As my friend Ted DuPuis said so eloquently, "If you don't feel beat up after some instrument training, I think the instructor isn't working you hard enough." I decided it was time to get some approaches in so I could increase my comfort factor prior to our Charleston trip. With a plan in place and Mike B (CFII) on board we were soon climbing out for some radar vector role play, climbs and descents and tracking. We headed south towards Dover Delaware and after multiple climbs and descents while turning me in circles I finally pointed 08Romeo to Summit Airport, KEVY and the RNAV GPS 35 approach. Direct WENDS with a planned parallel entry to the procedure turn (PT), I was thinking miles ahead of the plane, Mike's comment.

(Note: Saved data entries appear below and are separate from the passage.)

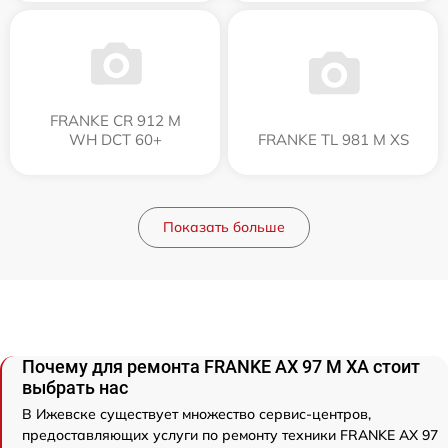
FRANKE CR 912 M
WH DCT 60+
FRANKE TL 981 M XS
Показать больше
Почему для ремонта FRANKE AX 97 M XA стоит
выбрать нас
В Ижевске существует множество сервис-центров,
предоставляющих услуги по ремонту техники FRANKE AX 97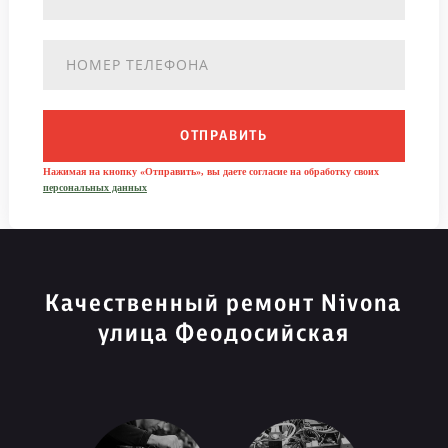
ОТПРАВИТЬ
Нажимая на кнопку «Отправить», вы даете согласие на обработку своих
персональных данных
Качественный ремонт Nivona
улица Феодосийская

I crossed WENDS and turned outbound on a 175* heading, correcting for the wind. Outbound for 4 miles then a right turn back to a heading of 035* to intercept the 355* inbound heading. I flew a tight PT a followed with a really nice approach. Mike suggested flying the approach normal speeds configuring for 90 knots within three miles of the final approach fix (FAF) and adding flaps when the landing is assured.
The speed change was different from my training but it felt much better then the slow motion flight for such a long time, besides, most airports with jet traffic want you to keep your speed up. This first round ended in a low pass followed by going missed. I climbed out to EPKAW for a lap in the hold then shot the RNAV GPS 17 approach back into Summit. Another low pass followed by a missed.
We headed back to Wilmington, KILG and I set up for the ILS RWY 1. My first round on the ILS went very well. I held the needles in the bubble and ended the first round into Wilmington by going missed. I headed back south parallel with the final approach into KILG for a final round on the ILS. I road the rails down to around 500 feet and a mile from final when I blew left of the localizer by three dots. I was closing on the Missed Approach Point and really did a poor job of correcting, I went missed. The second ILS did have a tailwind of 11 knots but that was no excuse, I let it get away.
I entered the right down wind for one nine, number two to land behind a jet doing pattern work. 1.4 simulated instrument, 4 approaches, holds, procedure turns and tracking.